WHAT YOU ARE ASKED TO DO
Find and return every line of the data that contains the word "BOARD".

(Saved entries)
● ● ● ● ● ● ●

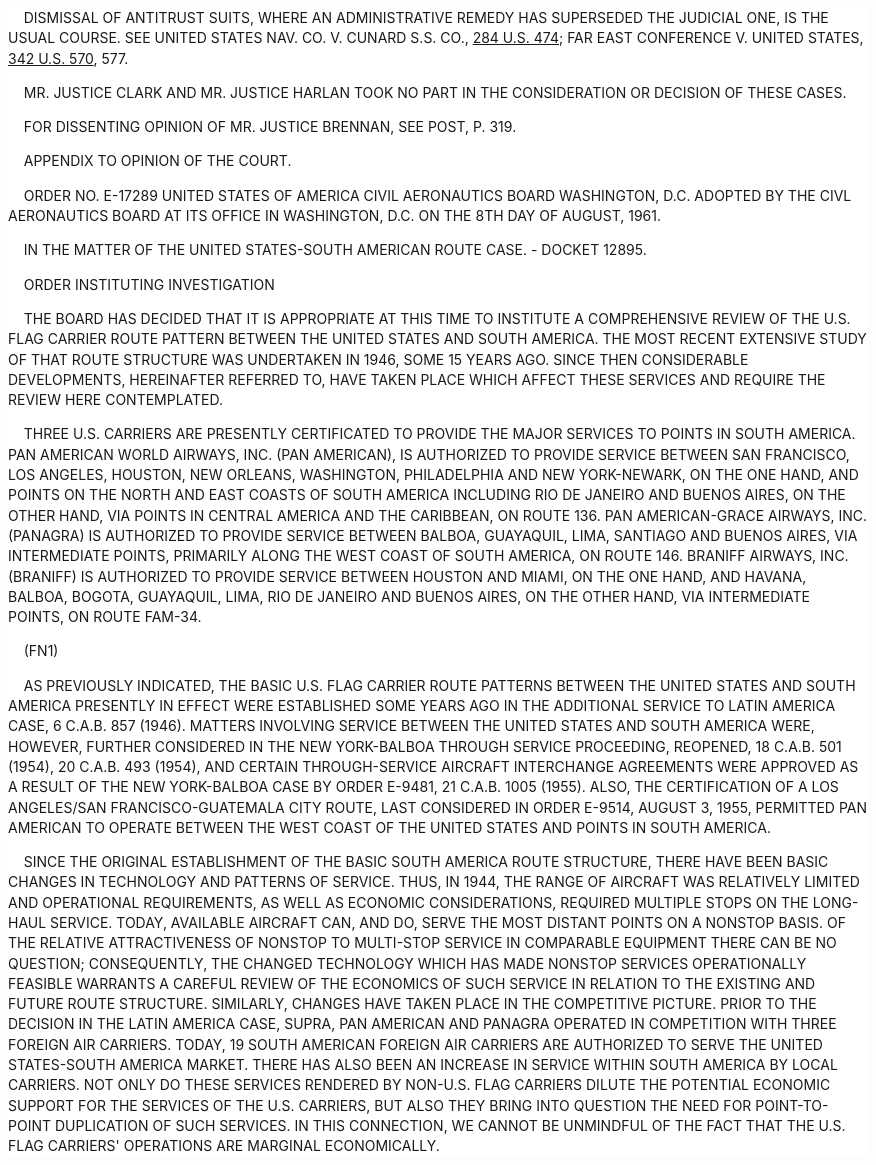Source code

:     DISMISSAL OF ANTITRUST SUITS, WHERE AN ADMINISTRATIVE REMEDY HAS SUPERSEDED THE JUDICIAL ONE, IS THE USUAL COURSE.  SEE UNITED STATES NAV. CO. V. CUNARD S.S. CO., [284 U.S. 474][/us/courts/scotus/usReporter/284/474]; FAR EAST CONFERENCE V. UNITED STATES, [342 U.S. 570][/us/courts/scotus/usReporter/342/570], 577.

    MR. JUSTICE CLARK AND MR. JUSTICE HARLAN TOOK NO PART IN THE CONSIDERATION OR DECISION OF THESE CASES.

    FOR DISSENTING OPINION OF MR. JUSTICE BRENNAN, SEE POST, P. 319.

    APPENDIX TO OPINION OF THE COURT.

    ORDER NO. E-17289 UNITED STATES OF AMERICA CIVIL AERONAUTICS BOARD WASHINGTON, D.C. ADOPTED BY THE CIVL AERONAUTICS BOARD AT ITS OFFICE IN WASHINGTON, D.C. ON THE 8TH DAY OF AUGUST, 1961.

    IN THE MATTER OF THE UNITED STATES-SOUTH AMERICAN ROUTE CASE.  - DOCKET 12895.

    ORDER INSTITUTING INVESTIGATION

    THE BOARD HAS DECIDED THAT IT IS APPROPRIATE AT THIS TIME TO INSTITUTE A COMPREHENSIVE REVIEW OF THE U.S. FLAG CARRIER ROUTE PATTERN BETWEEN THE UNITED STATES AND SOUTH AMERICA.  THE MOST RECENT EXTENSIVE STUDY OF THAT ROUTE STRUCTURE WAS UNDERTAKEN IN 1946, SOME 15 YEARS AGO.  SINCE THEN CONSIDERABLE DEVELOPMENTS, HEREINAFTER REFERRED TO, HAVE TAKEN PLACE WHICH AFFECT THESE SERVICES AND REQUIRE THE REVIEW HERE CONTEMPLATED.

    THREE U.S. CARRIERS ARE PRESENTLY CERTIFICATED TO PROVIDE THE MAJOR SERVICES TO POINTS IN SOUTH AMERICA.  PAN AMERICAN WORLD AIRWAYS, INC. (PAN AMERICAN), IS AUTHORIZED TO PROVIDE SERVICE BETWEEN SAN FRANCISCO, LOS ANGELES, HOUSTON, NEW ORLEANS, WASHINGTON, PHILADELPHIA AND NEW YORK-NEWARK, ON THE ONE HAND, AND POINTS ON THE NORTH AND EAST COASTS OF SOUTH AMERICA INCLUDING RIO DE JANEIRO AND BUENOS AIRES, ON THE OTHER HAND, VIA POINTS IN CENTRAL AMERICA AND THE CARIBBEAN, ON ROUTE 136.  PAN AMERICAN-GRACE AIRWAYS, INC. (PANAGRA) IS AUTHORIZED TO PROVIDE SERVICE BETWEEN BALBOA, GUAYAQUIL, LIMA, SANTIAGO AND BUENOS AIRES, VIA INTERMEDIATE POINTS, PRIMARILY ALONG THE WEST COAST OF SOUTH AMERICA, ON ROUTE 146.  BRANIFF AIRWAYS, INC. (BRANIFF) IS AUTHORIZED TO PROVIDE SERVICE BETWEEN HOUSTON AND MIAMI, ON THE ONE HAND, AND HAVANA, BALBOA, BOGOTA, GUAYAQUIL, LIMA, RIO DE JANEIRO AND BUENOS AIRES, ON THE OTHER HAND, VIA INTERMEDIATE POINTS, ON ROUTE FAM-34.

    (FN1)

    AS PREVIOUSLY INDICATED, THE BASIC U.S. FLAG CARRIER ROUTE PATTERNS BETWEEN THE UNITED STATES AND SOUTH AMERICA PRESENTLY IN EFFECT WERE ESTABLISHED SOME YEARS AGO IN THE ADDITIONAL SERVICE TO LATIN AMERICA CASE, 6 C.A.B. 857 (1946).  MATTERS INVOLVING SERVICE BETWEEN THE UNITED STATES AND SOUTH AMERICA WERE, HOWEVER, FURTHER CONSIDERED IN THE NEW YORK-BALBOA THROUGH SERVICE PROCEEDING, REOPENED, 18 C.A.B. 501 (1954), 20 C.A.B. 493 (1954), AND CERTAIN THROUGH-SERVICE AIRCRAFT INTERCHANGE AGREEMENTS WERE APPROVED AS A RESULT OF THE NEW YORK-BALBOA CASE BY ORDER E-9481, 21 C.A.B. 1005 (1955).  ALSO, THE CERTIFICATION OF A LOS ANGELES/SAN FRANCISCO-GUATEMALA CITY ROUTE, LAST CONSIDERED IN ORDER E-9514, AUGUST 3, 1955, PERMITTED PAN AMERICAN TO OPERATE BETWEEN THE WEST COAST OF THE UNITED STATES AND POINTS IN SOUTH AMERICA.

    SINCE THE ORIGINAL ESTABLISHMENT OF THE BASIC SOUTH AMERICA ROUTE STRUCTURE, THERE HAVE BEEN BASIC CHANGES IN TECHNOLOGY AND PATTERNS OF SERVICE.  THUS, IN 1944, THE RANGE OF AIRCRAFT WAS RELATIVELY LIMITED AND OPERATIONAL REQUIREMENTS, AS WELL AS ECONOMIC CONSIDERATIONS, REQUIRED MULTIPLE STOPS ON THE LONG-HAUL SERVICE.  TODAY, AVAILABLE AIRCRAFT CAN, AND DO, SERVE THE MOST DISTANT POINTS ON A NONSTOP BASIS.  OF THE RELATIVE ATTRACTIVENESS OF NONSTOP TO MULTI-STOP SERVICE IN COMPARABLE EQUIPMENT THERE CAN BE NO QUESTION; CONSEQUENTLY, THE CHANGED TECHNOLOGY WHICH HAS MADE NONSTOP SERVICES OPERATIONALLY FEASIBLE WARRANTS A CAREFUL REVIEW OF THE ECONOMICS OF SUCH SERVICE IN RELATION TO THE EXISTING AND FUTURE ROUTE STRUCTURE.  SIMILARLY, CHANGES HAVE TAKEN PLACE IN THE COMPETITIVE PICTURE.  PRIOR TO THE DECISION IN THE LATIN AMERICA CASE, SUPRA, PAN AMERICAN AND PANAGRA OPERATED IN COMPETITION WITH THREE FOREIGN AIR CARRIERS.  TODAY, 19 SOUTH AMERICAN FOREIGN AIR CARRIERS ARE AUTHORIZED TO SERVE THE UNITED STATES-SOUTH AMERICA MARKET.  THERE HAS ALSO BEEN AN INCREASE IN SERVICE WITHIN SOUTH AMERICA BY LOCAL CARRIERS.  NOT ONLY DO THESE SERVICES RENDERED BY NON-U.S. FLAG CARRIERS DILUTE THE POTENTIAL ECONOMIC SUPPORT FOR THE SERVICES OF THE U.S. CARRIERS, BUT ALSO THEY BRING INTO QUESTION THE NEED FOR POINT-TO-POINT DUPLICATION OF SUCH SERVICES.  IN THIS CONNECTION, WE CANNOT BE UNMINDFUL OF THE FACT THAT THE U.S. FLAG CARRIERS' OPERATIONS ARE MARGINAL ECONOMICALLY.


[/us/courts/scotus/usReporter/371/296]: https://publicdocs.github.io/go/links?ns=uslm-x&ref=%2Fus%2Fcourts%2Fscotus%2FusReporter%2F371%2F296
[/us/usc/t15/s29]: https://publicdocs.github.io/go/links?ns=uslm&ref=%2Fus%2Fusc%2Ft15%2Fs29
[/us/courts/scotus/usReporter/368/964]: https://publicdocs.github.io/go/links?ns=uslm-x&ref=%2Fus%2Fcourts%2Fscotus%2FusReporter%2F368%2F964
[/us/stat/52/973]: https://publicdocs.github.io/go/links?ns=uslm&ref=%2Fus%2Fstat%2F52%2F973
[/us/stat/72/731]: https://publicdocs.github.io/go/links?ns=uslm&ref=%2Fus%2Fstat%2F72%2F731
[/us/usc/t49/s1301]: https://publicdocs.github.io/go/links?ns=uslm&ref=%2Fus%2Fusc%2Ft49%2Fs1301
[/us/usc/t49/s1381]: https://publicdocs.github.io/go/links?ns=uslm&ref=%2Fus%2Fusc%2Ft49%2Fs1381
[/us/courts/scotus/usReporter/351/79]: https://publicdocs.github.io/go/links?ns=uslm-x&ref=%2Fus%2Fcourts%2Fscotus%2FusReporter%2F351%2F79
[/us/stat/52/973]: https://publicdocs.github.io/go/links?ns=uslm&ref=%2Fus%2Fstat%2F52%2F973
[/us/usc/t15/s21]: https://publicdocs.github.io/go/links?ns=uslm&ref=%2Fus%2Fusc%2Ft15%2Fs21
[/us/courts/scotus/usReporter/228/87]: https://publicdocs.github.io/go/links?ns=uslm-x&ref=%2Fus%2Fcourts%2Fscotus%2FusReporter%2F228%2F87
[/us/courts/scotus/usReporter/358/334]: https://publicdocs.github.io/go/links?ns=uslm-x&ref=%2Fus%2Fcourts%2Fscotus%2FusReporter%2F358%2F334
[/us/courts/scotus/usReporter/362/458]: https://publicdocs.github.io/go/links?ns=uslm-x&ref=%2Fus%2Fcourts%2Fscotus%2FusReporter%2F362%2F458
[/us/courts/scotus/usReporter/280/19]: https://publicdocs.github.io/go/links?ns=uslm-x&ref=%2Fus%2Fcourts%2Fscotus%2FusReporter%2F280%2F19
[/us/courts/scotus/usReporter/283/643]: https://publicdocs.github.io/go/links?ns=uslm-x&ref=%2Fus%2Fcourts%2Fscotus%2FusReporter%2F283%2F643
[/us/courts/scotus/usReporter/257/441]: https://publicdocs.github.io/go/links?ns=uslm-x&ref=%2Fus%2Fcourts%2Fscotus%2FusReporter%2F257%2F441
[/us/courts/scotus/usReporter/291/304]: https://publicdocs.github.io/go/links?ns=uslm-x&ref=%2Fus%2Fcourts%2Fscotus%2FusReporter%2F291%2F304
[/us/courts/scotus/usReporter/341/593]: https://publicdocs.github.io/go/links?ns=uslm-x&ref=%2Fus%2Fcourts%2Fscotus%2FusReporter%2F341%2F593
[/us/courts/scotus/usReporter/344/392]: https://publicdocs.github.io/go/links?ns=uslm-x&ref=%2Fus%2Fcourts%2Fscotus%2FusReporter%2F344%2F392
[/us/courts/scotus/usReporter/329/90]: https://publicdocs.github.io/go/links?ns=uslm-x&ref=%2Fus%2Fcourts%2Fscotus%2FusReporter%2F329%2F90
[/us/stat/52/980]: https://publicdocs.github.io/go/links?ns=uslm&ref=%2Fus%2Fstat%2F52%2F980
[/us/usc/t49/s1302]: https://publicdocs.github.io/go/links?ns=uslm&ref=%2Fus%2Fusc%2Ft49%2Fs1302
[/us/usc/t49/s1486]: https://publicdocs.github.io/go/links?ns=uslm&ref=%2Fus%2Fusc%2Ft49%2Fs1486
[/us/courts/scotus/usReporter/356/481]: https://publicdocs.github.io/go/links?ns=uslm-x&ref=%2Fus%2Fcourts%2Fscotus%2FusReporter%2F356%2F481
[/us/courts/scotus/usReporter/355/83]: https://publicdocs.github.io/go/links?ns=uslm-x&ref=%2Fus%2Fcourts%2Fscotus%2FusReporter%2F355%2F83
[/us/courts/scotus/usReporter/333/103]: https://publicdocs.github.io/go/links?ns=uslm-x&ref=%2Fus%2Fcourts%2Fscotus%2FusReporter%2F333%2F103
[/us/courts/scotus/usReporter/204/426]: https://publicdocs.github.io/go/links?ns=uslm-x&ref=%2Fus%2Fcourts%2Fscotus%2FusReporter%2F204%2F426
[/us/courts/scotus/usReporter/260/156]: https://publicdocs.github.io/go/links?ns=uslm-x&ref=%2Fus%2Fcourts%2Fscotus%2FusReporter%2F260%2F156
[/us/stat/45/248]: https://publicdocs.github.io/go/links?ns=uslm&ref=%2Fus%2Fstat%2F45%2F248
[/us/courts/scotus/usReporter/328/832]: https://publicdocs.github.io/go/links?ns=uslm-x&ref=%2Fus%2Fcourts%2Fscotus%2FusReporter%2F328%2F832
[/us/courts/scotus/usReporter/332/827]: https://publicdocs.github.io/go/links?ns=uslm-x&ref=%2Fus%2Fcourts%2Fscotus%2FusReporter%2F332%2F827
[/us/courts/scotus/usReporter/166/290]: https://publicdocs.github.io/go/links?ns=uslm-x&ref=%2Fus%2Fcourts%2Fscotus%2FusReporter%2F166%2F290
[/us/courts/scotus/usReporter/212/86]: https://publicdocs.github.io/go/links?ns=uslm-x&ref=%2Fus%2Fcourts%2Fscotus%2FusReporter%2F212%2F86
[/us/courts/scotus/usReporter/260/427]: https://publicdocs.github.io/go/links?ns=uslm-x&ref=%2Fus%2Fcourts%2Fscotus%2FusReporter%2F260%2F427
[/us/courts/scotus/usReporter/329/90]: https://publicdocs.github.io/go/links?ns=uslm-x&ref=%2Fus%2Fcourts%2Fscotus%2FusReporter%2F329%2F90
[/us/courts/scotus/usReporter/353/586]: https://publicdocs.github.io/go/links?ns=uslm-x&ref=%2Fus%2Fcourts%2Fscotus%2FusReporter%2F353%2F586
[/us/stat/52/973]: https://publicdocs.github.io/go/links?ns=uslm&ref=%2Fus%2Fstat%2F52%2F973
[/us/courts/scotus/usReporter/324/439]: https://publicdocs.github.io/go/links?ns=uslm-x&ref=%2Fus%2Fcourts%2Fscotus%2FusReporter%2F324%2F439
[/us/courts/scotus/usReporter/358/334]: https://publicdocs.github.io/go/links?ns=uslm-x&ref=%2Fus%2Fcourts%2Fscotus%2FusReporter%2F358%2F334
[/us/courts/scotus/usReporter/308/188]: https://publicdocs.github.io/go/links?ns=uslm-x&ref=%2Fus%2Fcourts%2Fscotus%2FusReporter%2F308%2F188
[/us/courts/scotus/usReporter/369/482]: https://publicdocs.github.io/go/links?ns=uslm-x&ref=%2Fus%2Fcourts%2Fscotus%2FusReporter%2F369%2F482
[/us/courts/scotus/usReporter/362/458]: https://publicdocs.github.io/go/links?ns=uslm-x&ref=%2Fus%2Fcourts%2Fscotus%2FusReporter%2F362%2F458
[/us/courts/scotus/usReporter/341/593]: https://publicdocs.github.io/go/links?ns=uslm-x&ref=%2Fus%2Fcourts%2Fscotus%2FusReporter%2F341%2F593
[/us/stat/62/472]: https://publicdocs.github.io/go/links?ns=uslm&ref=%2Fus%2Fstat%2F62%2F472
[/us/courts/scotus/usReporter/322/111]: https://publicdocs.github.io/go/links?ns=uslm-x&ref=%2Fus%2Fcourts%2Fscotus%2FusReporter%2F322%2F111
[/us/courts/scotus/usReporter/359/385]: https://publicdocs.github.io/go/links?ns=uslm-x&ref=%2Fus%2Fcourts%2Fscotus%2FusReporter%2F359%2F385
[/us/courts/scotus/usReporter/312/426]: https://publicdocs.github.io/go/links?ns=uslm-x&ref=%2Fus%2Fcourts%2Fscotus%2FusReporter%2F312%2F426
[/us/courts/scotus/usReporter/327/385]: https://publicdocs.github.io/go/links?ns=uslm-x&ref=%2Fus%2Fcourts%2Fscotus%2FusReporter%2F327%2F385
[/us/courts/scotus/usReporter/334/110]: https://publicdocs.github.io/go/links?ns=uslm-x&ref=%2Fus%2Fcourts%2Fscotus%2FusReporter%2F334%2F110
[/us/courts/scotus/usReporter/323/173]: https://publicdocs.github.io/go/links?ns=uslm-x&ref=%2Fus%2Fcourts%2Fscotus%2FusReporter%2F323%2F173
[/us/courts/scotus/usReporter/371/115]: https://publicdocs.github.io/go/links?ns=uslm-x&ref=%2Fus%2Fcourts%2Fscotus%2FusReporter%2F371%2F115
[/us/courts/scotus/usReporter/274/619]: https://publicdocs.github.io/go/links?ns=uslm-x&ref=%2Fus%2Fcourts%2Fscotus%2FusReporter%2F274%2F619
[/us/courts/scotus/usReporter/193/197]: https://publicdocs.github.io/go/links?ns=uslm-x&ref=%2Fus%2Fcourts%2Fscotus%2FusReporter%2F193%2F197
[/us/courts/scotus/usReporter/309/478]: https://publicdocs.github.io/go/links?ns=uslm-x&ref=%2Fus%2Fcourts%2Fscotus%2FusReporter%2F309%2F478
[/us/courts/scotus/usReporter/308/422]: https://publicdocs.github.io/go/links?ns=uslm-x&ref=%2Fus%2Fcourts%2Fscotus%2FusReporter%2F308%2F422
[/us/courts/scotus/usReporter/328/134]: https://publicdocs.github.io/go/links?ns=uslm-x&ref=%2Fus%2Fcourts%2Fscotus%2FusReporter%2F328%2F134
[/us/courts/scotus/usReporter/284/474]: https://publicdocs.github.io/go/links?ns=uslm-x&ref=%2Fus%2Fcourts%2Fscotus%2FusReporter%2F284%2F474
[/us/courts/scotus/usReporter/342/570]: https://publicdocs.github.io/go/links?ns=uslm-x&ref=%2Fus%2Fcourts%2Fscotus%2FusReporter%2F342%2F570
[/us/usc/t49/s1302]: https://publicdocs.github.io/go/links?ns=uslm&ref=%2Fus%2Fusc%2Ft49%2Fs1302
[/us/courts/scotus/usReporter/351/79]: https://publicdocs.github.io/go/links?ns=uslm-x&ref=%2Fus%2Fcourts%2Fscotus%2FusReporter%2F351%2F79
[/us/usc/t15/s21]: https://publicdocs.github.io/go/links?ns=uslm&ref=%2Fus%2Fusc%2Ft15%2Fs21
[/us/usc/t49/s1506]: https://publicdocs.github.io/go/links?ns=uslm&ref=%2Fus%2Fusc%2Ft49%2Fs1506
[/us/courts/scotus/usReporter/308/188]: https://publicdocs.github.io/go/links?ns=uslm-x&ref=%2Fus%2Fcourts%2Fscotus%2FusReporter%2F308%2F188
[/us/courts/scotus/usReporter/166/290]: https://publicdocs.github.io/go/links?ns=uslm-x&ref=%2Fus%2Fcourts%2Fscotus%2FusReporter%2F166%2F290
[/us/courts/scotus/usReporter/260/156]: https://publicdocs.github.io/go/links?ns=uslm-x&ref=%2Fus%2Fcourts%2Fscotus%2FusReporter%2F260%2F156
[/us/courts/scotus/usReporter/288/469]: https://publicdocs.github.io/go/links?ns=uslm-x&ref=%2Fus%2Fcourts%2Fscotus%2FusReporter%2F288%2F469
[/us/courts/scotus/usReporter/297/500]: https://publicdocs.github.io/go/links?ns=uslm-x&ref=%2Fus%2Fcourts%2Fscotus%2FusReporter%2F297%2F500
[/us/courts/scotus/usReporter/171/505]: https://publicdocs.github.io/go/links?ns=uslm-x&ref=%2Fus%2Fcourts%2Fscotus%2FusReporter%2F171%2F505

● ● ● ● ● ● ●

ANSWER
    ORDER NO. E-17289 UNITED STATES OF AMERICA CIVIL AERONAUTICS BOARD WASHINGTON, D.C. ADOPTED BY THE CIVL AERONAUTICS BOARD AT ITS OFFICE IN WASHINGTON, D.C. ON THE 8TH DAY OF AUGUST, 1961.
    THE BOARD HAS DECIDED THAT IT IS APPROPRIATE AT THIS TIME TO INSTITUTE A COMPREHENSIVE REVIEW OF THE U.S. FLAG CARRIER ROUTE PATTERN BETWEEN THE UNITED STATES AND SOUTH AMERICA.  THE MOST RECENT EXTENSIVE STUDY OF THAT ROUTE STRUCTURE WAS UNDERTAKEN IN 1946, SOME 15 YEARS AGO.  SINCE THEN CONSIDERABLE DEVELOPMENTS, HEREINAFTER REFERRED TO, HAVE TAKEN PLACE WHICH AFFECT THESE SERVICES AND REQUIRE THE REVIEW HERE CONTEMPLATED.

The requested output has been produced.